WHAT IS BEING ASKED: Can you reproduce the text of all the entries below word for word, leaving the pictures out of your answer?

Collected data:
- - - -

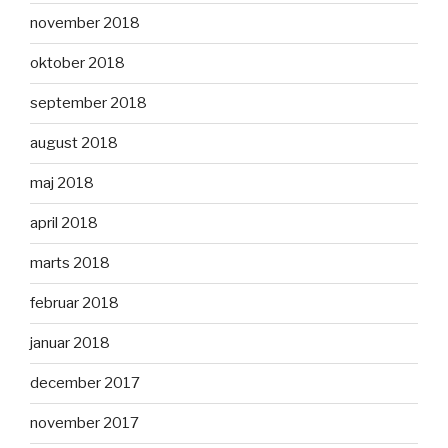
november 2018
oktober 2018
september 2018
august 2018
maj 2018
april 2018
marts 2018
februar 2018
januar 2018
december 2017
november 2017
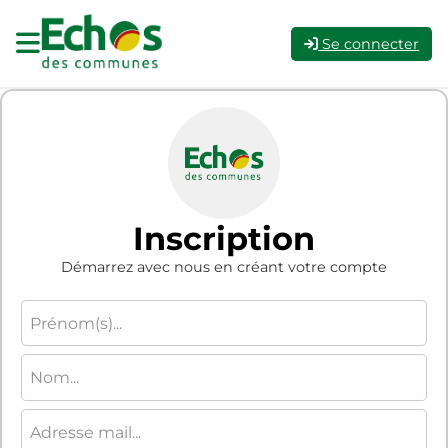
Se connecter
Inscription
Démarrez avec nous en créant votre compte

- - - -

WRITTEN ANSWER:
november 2018
oktober 2018
september 2018
august 2018
maj 2018
april 2018
marts 2018
februar 2018
januar 2018
december 2017
november 2017
Se connecter
Inscription
Démarrez avec nous en créant votre compte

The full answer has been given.